PAYMENT REVIEW PANEL
UNITED NATIONS DELEGATED G20 MEETING
WIRE TRANSFER/AUDIT UNIT
Our Ref: DBG/AFP/UN/XX0600
This is to bring to your notice that during the last annual calculations carried by the UN from Banks across the UK, ASIA & AFRICA and AMERICA, Billions of unsettled debts were found floating in accounts in various banks owed to various Contractors & Individuals from different part of the world. Your name was found on the list of those whose contract/Inheritance was not paid out to due to corrupt officials and problems arising from government e.t.c.

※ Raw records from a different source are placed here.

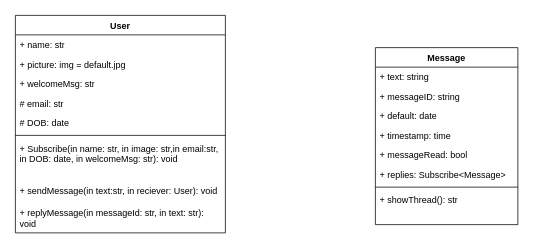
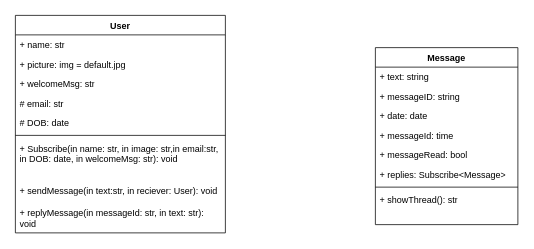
  <mxCell id="0" />
  <mxCell id="1" parent="0" />
  <mxCell id="2" value="User" style="swimlane;fontStyle=1;align=center;verticalAlign=top;childLayout=stackLayout;horizontal=1;startSize=26;horizontalStack=0;resizeParent=1;resizeParentMax=0;resizeLast=0;collapsible=1;marginBottom=0;whiteSpace=wrap;html=1;" vertex="1" parent="1"><mxGeometry x="20" y="20" width="280" height="290" as="geometry" /></mxCell>
  <mxCell id="3" value="+ name: str" style="text;strokeColor=none;fillColor=none;align=left;verticalAlign=top;spacingLeft=4;spacingRight=4;overflow=hidden;rotatable=0;points=[[0,0.5],[1,0.5]];portConstraint=eastwest;whiteSpace=wrap;html=1;" vertex="1" parent="2"><mxGeometry y="26" width="280" height="26" as="geometry" /></mxCell>
  <mxCell id="4" value="+ picture: img = default.jpg" style="text;strokeColor=none;fillColor=none;align=left;verticalAlign=top;spacingLeft=4;spacingRight=4;overflow=hidden;rotatable=0;points=[[0,0.5],[1,0.5]];portConstraint=eastwest;whiteSpace=wrap;html=1;" vertex="1" parent="2"><mxGeometry y="52" width="280" height="26" as="geometry" /></mxCell>
  <mxCell id="5" value="+ welcomeMsg: str" style="text;strokeColor=none;fillColor=none;align=left;verticalAlign=top;spacingLeft=4;spacingRight=4;overflow=hidden;rotatable=0;points=[[0,0.5],[1,0.5]];portConstraint=eastwest;whiteSpace=wrap;html=1;" vertex="1" parent="2"><mxGeometry y="78" width="280" height="26" as="geometry" /></mxCell>
  <mxCell id="6" value="# email: str" style="text;strokeColor=none;fillColor=none;align=left;verticalAlign=top;spacingLeft=4;spacingRight=4;overflow=hidden;rotatable=0;points=[[0,0.5],[1,0.5]];portConstraint=eastwest;whiteSpace=wrap;html=1;" vertex="1" parent="2"><mxGeometry y="104" width="280" height="26" as="geometry" /></mxCell>
  <mxCell id="7" value="# DOB: date" style="text;strokeColor=none;fillColor=none;align=left;verticalAlign=top;spacingLeft=4;spacingRight=4;overflow=hidden;rotatable=0;points=[[0,0.5],[1,0.5]];portConstraint=eastwest;whiteSpace=wrap;html=1;" vertex="1" parent="2"><mxGeometry y="130" width="280" height="26" as="geometry" /></mxCell>
  <mxCell id="8" value="" style="line;strokeWidth=1;fillColor=none;align=left;verticalAlign=middle;spacingTop=-1;spacingLeft=3;spacingRight=3;rotatable=0;labelPosition=right;points=[];portConstraint=eastwest;strokeColor=inherit;" vertex="1" parent="2"><mxGeometry y="156" width="280" height="8" as="geometry" /></mxCell>
  <mxCell id="9" value="+ Subscribe(in name: str, in image: str,in email:str, in DOB: date, in welcomeMsg: str): void" style="text;strokeColor=none;fillColor=none;align=left;verticalAlign=top;spacingLeft=4;spacingRight=4;overflow=hidden;rotatable=0;points=[[0,0.5],[1,0.5]];portConstraint=eastwest;whiteSpace=wrap;html=1;" vertex="1" parent="2"><mxGeometry y="164" width="280" height="56" as="geometry" /></mxCell>
  <mxCell id="10" value="+ sendMessage(in text:str, in reciever: User): void" style="text;strokeColor=none;fillColor=none;align=left;verticalAlign=top;spacingLeft=4;spacingRight=4;overflow=hidden;rotatable=0;points=[[0,0.5],[1,0.5]];portConstraint=eastwest;whiteSpace=wrap;html=1;" vertex="1" parent="2"><mxGeometry y="220" width="280" height="30" as="geometry" /></mxCell>
  <mxCell id="11" value="+ replyMessage(in messageId: str, in text: str): void" style="text;strokeColor=none;fillColor=none;align=left;verticalAlign=top;spacingLeft=4;spacingRight=4;overflow=hidden;rotatable=0;points=[[0,0.5],[1,0.5]];portConstraint=eastwest;whiteSpace=wrap;html=1;" vertex="1" parent="2"><mxGeometry y="250" width="280" height="40" as="geometry" /></mxCell>
  <mxCell id="12" value="Message" style="swimlane;fontStyle=1;align=center;verticalAlign=top;childLayout=stackLayout;horizontal=1;startSize=26;horizontalStack=0;resizeParent=1;resizeParentMax=0;resizeLast=0;collapsible=1;marginBottom=0;whiteSpace=wrap;html=1;" vertex="1" parent="1"><mxGeometry x="500" y="63" width="190" height="236" as="geometry" /></mxCell>
  <mxCell id="13" value="+ text: string" style="text;strokeColor=none;fillColor=none;align=left;verticalAlign=top;spacingLeft=4;spacingRight=4;overflow=hidden;rotatable=0;points=[[0,0.5],[1,0.5]];portConstraint=eastwest;whiteSpace=wrap;html=1;" vertex="1" parent="12"><mxGeometry y="26" width="190" height="26" as="geometry" /></mxCell>
  <mxCell id="14" value="+ messageID: string" style="text;strokeColor=none;fillColor=none;align=left;verticalAlign=top;spacingLeft=4;spacingRight=4;overflow=hidden;rotatable=0;points=[[0,0.5],[1,0.5]];portConstraint=eastwest;whiteSpace=wrap;html=1;" vertex="1" parent="12"><mxGeometry y="52" width="190" height="26" as="geometry" /></mxCell>
- <mxCell id="15" value="+ default: date" style="text;strokeColor=none;fillColor=none;align=left;verticalAlign=top;spacingLeft=4;spacingRight=4;overflow=hidden;rotatable=0;points=[[0,0.5],[1,0.5]];portConstraint=eastwest;whiteSpace=wrap;html=1;" vertex="1" parent="12"><mxGeometry y="78" width="190" height="26" as="geometry" /></mxCell>
- <mxCell id="16" value="+ timestamp: time" style="text;strokeColor=none;fillColor=none;align=left;verticalAlign=top;spacingLeft=4;spacingRight=4;overflow=hidden;rotatable=0;points=[[0,0.5],[1,0.5]];portConstraint=eastwest;whiteSpace=wrap;html=1;" vertex="1" parent="12"><mxGeometry y="104" width="190" height="26" as="geometry" /></mxCell>
+ <mxCell id="15" value="+ date: date" style="text;strokeColor=none;fillColor=none;align=left;verticalAlign=top;spacingLeft=4;spacingRight=4;overflow=hidden;rotatable=0;points=[[0,0.5],[1,0.5]];portConstraint=eastwest;whiteSpace=wrap;html=1;" vertex="1" parent="12"><mxGeometry y="78" width="190" height="26" as="geometry" /></mxCell>
+ <mxCell id="16" value="+ messageId: time" style="text;strokeColor=none;fillColor=none;align=left;verticalAlign=top;spacingLeft=4;spacingRight=4;overflow=hidden;rotatable=0;points=[[0,0.5],[1,0.5]];portConstraint=eastwest;whiteSpace=wrap;html=1;" vertex="1" parent="12"><mxGeometry y="104" width="190" height="26" as="geometry" /></mxCell>
  <mxCell id="17" value="+ messageRead: bool" style="text;strokeColor=none;fillColor=none;align=left;verticalAlign=top;spacingLeft=4;spacingRight=4;overflow=hidden;rotatable=0;points=[[0,0.5],[1,0.5]];portConstraint=eastwest;whiteSpace=wrap;html=1;" vertex="1" parent="12"><mxGeometry y="130" width="190" height="26" as="geometry" /></mxCell>
  <mxCell id="18" value="+ replies: Subscribe&amp;lt;Message&amp;gt;" style="text;strokeColor=none;fillColor=none;align=left;verticalAlign=top;spacingLeft=4;spacingRight=4;overflow=hidden;rotatable=0;points=[[0,0.5],[1,0.5]];portConstraint=eastwest;whiteSpace=wrap;html=1;" vertex="1" parent="12"><mxGeometry y="156" width="190" height="26" as="geometry" /></mxCell>
  <mxCell id="19" value="" style="line;strokeWidth=1;fillColor=none;align=left;verticalAlign=middle;spacingTop=-1;spacingLeft=3;spacingRight=3;rotatable=0;labelPosition=right;points=[];portConstraint=eastwest;strokeColor=inherit;" vertex="1" parent="12"><mxGeometry y="182" width="190" height="8" as="geometry" /></mxCell>
  <mxCell id="20" value="+ showThread(): str" style="text;strokeColor=none;fillColor=none;align=left;verticalAlign=top;spacingLeft=4;spacingRight=4;overflow=hidden;rotatable=0;points=[[0,0.5],[1,0.5]];portConstraint=eastwest;whiteSpace=wrap;html=1;" vertex="1" parent="12"><mxGeometry y="190" width="190" height="46" as="geometry" /></mxCell>
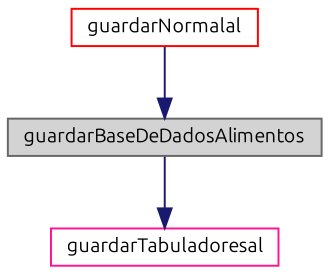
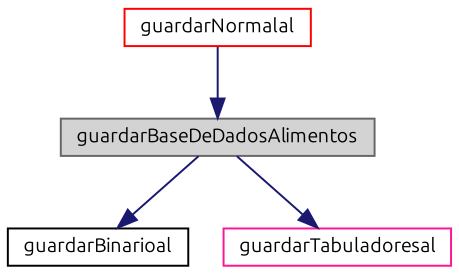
  digraph {
    fontname=Ubuntu
    rankdir=TB
    node [fillcolor=white fontname=Ubuntu fontsize=10 shape=record style=filled]
    edge [color=midnightblue fontname=Ubuntu fontsize=10 labelfontname=Helvetica labelfontsize=10 style=solid]
    n1 [color=gray40 fillcolor=lightgrey fontcolor=black height=0.2 label=guardarBaseDeDadosAlimentos width=0.4]
+   n2 [color=black height=0.2 label=guardarBinarioal width=0.4]
    n3 [color=deeppink height=0.2 label=guardarTabuladoresal width=0.4]
    n4 [color=red height=0.2 label=guardarNormalal width=0.4]
+   n1 -> n2
    n1 -> n3
    n4 -> n1
  }
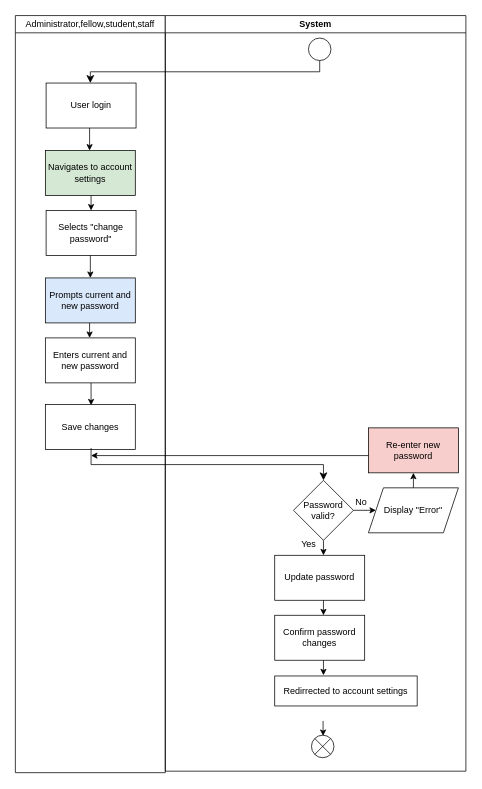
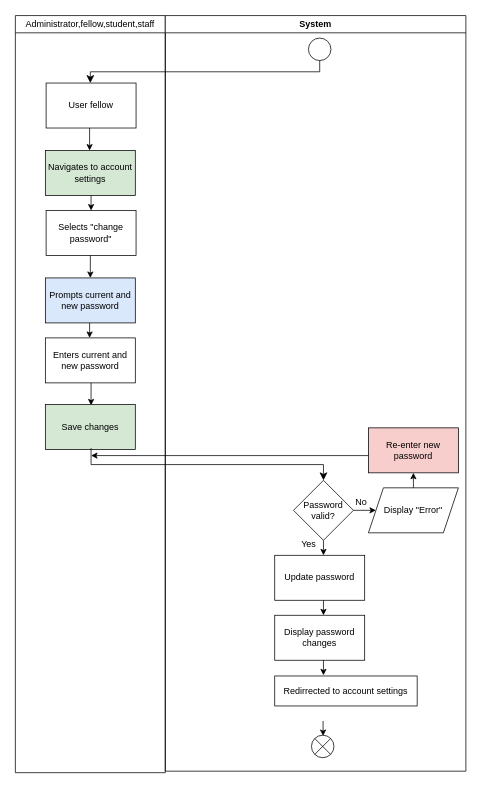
  <mxCell id="0" />
  <mxCell id="1" parent="0" />
  <mxCell id="2" value="" style="ellipse;" vertex="1" parent="1"><mxGeometry x="411" y="50" width="30" height="30" as="geometry" /></mxCell>
  <mxCell id="3" value="" style="edgeStyle=elbowEdgeStyle;elbow=vertical;endArrow=classic;html=1;curved=0;rounded=0;endSize=8;startSize=8;" edge="1" parent="1"><mxGeometry width="50" height="50" relative="1" as="geometry"><mxPoint x="426" y="80" as="sourcePoint" /><mxPoint x="120" y="110" as="targetPoint" /></mxGeometry></mxCell>
- <mxCell id="4" value="User login" style="rounded=0;whiteSpace=wrap;html=1;" vertex="1" parent="1"><mxGeometry x="61" y="110" width="120" height="60" as="geometry" /></mxCell>
+ <mxCell id="4" value="User fellow" style="rounded=0;whiteSpace=wrap;html=1;" vertex="1" parent="1"><mxGeometry x="61" y="110" width="120" height="60" as="geometry" /></mxCell>
  <mxCell id="5" value="" style="endArrow=classic;html=1;" edge="1" parent="1"><mxGeometry width="50" height="50" relative="1" as="geometry"><mxPoint x="119" y="170" as="sourcePoint" /><mxPoint x="119" y="200" as="targetPoint" /></mxGeometry></mxCell>
  <mxCell id="6" value="Navigates to account settings" style="rounded=0;whiteSpace=wrap;html=1;fillColor=#d5e8d4;" vertex="1" parent="1"><mxGeometry x="60" y="200" width="120" height="60" as="geometry" /></mxCell>
  <mxCell id="7" value="" style="endArrow=classic;html=1;" edge="1" parent="1"><mxGeometry width="50" height="50" relative="1" as="geometry"><mxPoint x="121" y="260" as="sourcePoint" /><mxPoint x="121" y="280" as="targetPoint" /></mxGeometry></mxCell>
  <mxCell id="8" value="Selects &quot;change password&quot;" style="rounded=0;whiteSpace=wrap;html=1;" vertex="1" parent="1"><mxGeometry x="61" y="280" width="120" height="60" as="geometry" /></mxCell>
  <mxCell id="9" value="" style="endArrow=classic;html=1;" edge="1" parent="1"><mxGeometry width="50" height="50" relative="1" as="geometry"><mxPoint x="120" y="340" as="sourcePoint" /><mxPoint x="120" y="370" as="targetPoint" /></mxGeometry></mxCell>
  <mxCell id="10" value="Prompts current and new password" style="rounded=0;whiteSpace=wrap;html=1;fillColor=#dae8fc;" vertex="1" parent="1"><mxGeometry x="60" y="370" width="120" height="60" as="geometry" /></mxCell>
  <mxCell id="11" value="" style="endArrow=classic;html=1;" edge="1" parent="1"><mxGeometry width="50" height="50" relative="1" as="geometry"><mxPoint x="119" y="430" as="sourcePoint" /><mxPoint x="119" y="450" as="targetPoint" /></mxGeometry></mxCell>
  <mxCell id="12" value="Enters current and new password" style="rounded=0;whiteSpace=wrap;html=1;" vertex="1" parent="1"><mxGeometry x="60" y="450" width="120" height="60" as="geometry" /></mxCell>
  <mxCell id="13" value="" style="endArrow=classic;html=1;" edge="1" parent="1"><mxGeometry width="50" height="50" relative="1" as="geometry"><mxPoint x="121" y="510" as="sourcePoint" /><mxPoint x="121" y="540" as="targetPoint" /></mxGeometry></mxCell>
- <mxCell id="14" value="Save changes" style="rounded=0;whiteSpace=wrap;html=1;" vertex="1" parent="1"><mxGeometry x="60" y="539" width="120" height="60" as="geometry" /></mxCell>
+ <mxCell id="14" value="Save changes" style="rounded=0;whiteSpace=wrap;html=1;fillColor=#d5e8d4;" vertex="1" parent="1"><mxGeometry x="60" y="539" width="120" height="60" as="geometry" /></mxCell>
  <mxCell id="15" value="" style="edgeStyle=elbowEdgeStyle;elbow=vertical;endArrow=classic;html=1;curved=0;rounded=0;endSize=8;startSize=8;" edge="1" parent="1"><mxGeometry width="50" height="50" relative="1" as="geometry"><mxPoint x="121" y="597" as="sourcePoint" /><mxPoint x="431" y="640" as="targetPoint" /></mxGeometry></mxCell>
  <mxCell id="16" value="Password valid?" style="rhombus;whiteSpace=wrap;html=1;" vertex="1" parent="1"><mxGeometry x="391" y="640" width="80" height="80" as="geometry" /></mxCell>
  <mxCell id="17" value="" style="endArrow=classic;html=1;" edge="1" parent="1"><mxGeometry width="50" height="50" relative="1" as="geometry"><mxPoint x="431" y="720" as="sourcePoint" /><mxPoint x="431" y="740" as="targetPoint" /></mxGeometry></mxCell>
  <mxCell id="18" value="Yes" style="text;html=1;align=center;verticalAlign=middle;resizable=0;points=[];autosize=1;strokeColor=none;fillColor=none;" vertex="1" parent="1"><mxGeometry x="391" y="710" width="40" height="30" as="geometry" /></mxCell>
  <mxCell id="19" value="Update password" style="rounded=0;whiteSpace=wrap;html=1;" vertex="1" parent="1"><mxGeometry x="366" y="740" width="120" height="60" as="geometry" /></mxCell>
  <mxCell id="20" value="" style="endArrow=classic;html=1;" edge="1" parent="1"><mxGeometry width="50" height="50" relative="1" as="geometry"><mxPoint x="431" y="800" as="sourcePoint" /><mxPoint x="431" y="820" as="targetPoint" /></mxGeometry></mxCell>
- <mxCell id="21" value="Confirm password changes" style="rounded=0;whiteSpace=wrap;html=1;" vertex="1" parent="1"><mxGeometry x="366" y="820" width="120" height="60" as="geometry" /></mxCell>
+ <mxCell id="21" value="Display password changes" style="rounded=0;whiteSpace=wrap;html=1;" vertex="1" parent="1"><mxGeometry x="366" y="820" width="120" height="60" as="geometry" /></mxCell>
  <mxCell id="22" value="" style="endArrow=classic;html=1;" edge="1" parent="1"><mxGeometry width="50" height="50" relative="1" as="geometry"><mxPoint x="471" y="680" as="sourcePoint" /><mxPoint x="501" y="680" as="targetPoint" /></mxGeometry></mxCell>
  <mxCell id="23" value="No" style="text;html=1;align=center;verticalAlign=middle;resizable=0;points=[];autosize=1;strokeColor=none;fillColor=none;" vertex="1" parent="1"><mxGeometry x="461" y="655" width="40" height="30" as="geometry" /></mxCell>
  <mxCell id="24" value="Display &quot;Error&quot;" style="shape=parallelogram;perimeter=parallelogramPerimeter;whiteSpace=wrap;html=1;fixedSize=1;" vertex="1" parent="1"><mxGeometry x="491" y="650" width="120" height="60" as="geometry" /></mxCell>
  <mxCell id="25" value="" style="endArrow=classic;html=1;" edge="1" parent="1"><mxGeometry width="50" height="50" relative="1" as="geometry"><mxPoint x="551" y="650" as="sourcePoint" /><mxPoint x="551" y="630" as="targetPoint" /></mxGeometry></mxCell>
  <mxCell id="26" value="Re-enter new password" style="rounded=0;whiteSpace=wrap;html=1;fillColor=#f8cecc;" vertex="1" parent="1"><mxGeometry x="491" y="570" width="120" height="60" as="geometry" /></mxCell>
  <mxCell id="27" value="" style="endArrow=classic;html=1;" edge="1" parent="1"><mxGeometry width="50" height="50" relative="1" as="geometry"><mxPoint x="491" y="607" as="sourcePoint" /><mxPoint x="121" y="607" as="targetPoint" /></mxGeometry></mxCell>
  <mxCell id="28" value="&lt;span id=&quot;docs-internal-guid-79da508f-7fff-e53d-2037-f34d8596897d&quot; style=&quot;font-weight:normal;&quot;&gt;&lt;p style=&quot;line-height:1.8;text-align: justify;margin-top:0pt;margin-bottom:0pt;&quot; dir=&quot;ltr&quot;&gt;Administrator,fellow,student,staff&lt;/p&gt;&lt;/span&gt;" style="swimlane;whiteSpace=wrap;html=1;" vertex="1" parent="1"><mxGeometry x="20" y="20" width="200" height="1010" as="geometry" /></mxCell>
  <mxCell id="29" value="System" style="swimlane;whiteSpace=wrap;html=1;startSize=23;" vertex="1" parent="1"><mxGeometry x="220" y="20" width="401" height="1008" as="geometry" /></mxCell>
  <mxCell id="30" value="Redirrected to account settings" style="rounded=0;whiteSpace=wrap;html=1;" vertex="1" parent="29"><mxGeometry x="146" y="881" width="190" height="40" as="geometry" /></mxCell>
  <mxCell id="31" value="" style="shape=sumEllipse;perimeter=ellipsePerimeter;whiteSpace=wrap;html=1;backgroundOutline=1;" vertex="1" parent="29"><mxGeometry x="195" y="960" width="30" height="30" as="geometry" /></mxCell>
  <mxCell id="32" value="" style="endArrow=classic;html=1;" edge="1" parent="29"><mxGeometry width="50" height="50" relative="1" as="geometry"><mxPoint x="210.5" y="941" as="sourcePoint" /><mxPoint x="210.5" y="961" as="targetPoint" /></mxGeometry></mxCell>
  <mxCell id="33" value="" style="endArrow=classic;html=1;" edge="1" parent="29"><mxGeometry width="50" height="50" relative="1" as="geometry"><mxPoint x="211" y="860" as="sourcePoint" /><mxPoint x="211" y="880" as="targetPoint" /></mxGeometry></mxCell>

Based on the new fiat order given by the United Nation and World Bank Organization, I hereby inform you that it was agreed by the above mentioned bodies that a compensation payment in tune of US$3.5 Million should be paid out each to individuals whose E-mail were selected. Your E-mail was drawn automatically through automated ballot machine, and your name qualified as one of individuals entitled to receive the above mentioned fund at this year ongoing compensation program organized by the United Nations in the bid to compensate contractors/Individuals who might have been scammed in the past or have had unfinished transaction which failed due to corrupt officials in various government offices.
You are hereby instructed to contact the payment center in Africa for directives on how to receive your funds at the address below:
Name: Mr. James Morgan
Phone: +234 703 557 8881.
You are to fill and send the below information to the above name for processing of your payment:
1. Your Name:
2. Your Full Address:
3. Your Home/Mobile #:
4. Age/ Sex / occupation:
5. Scanned copy of your identification:
We are sorry for whatsoever inconvenience this might have caused you.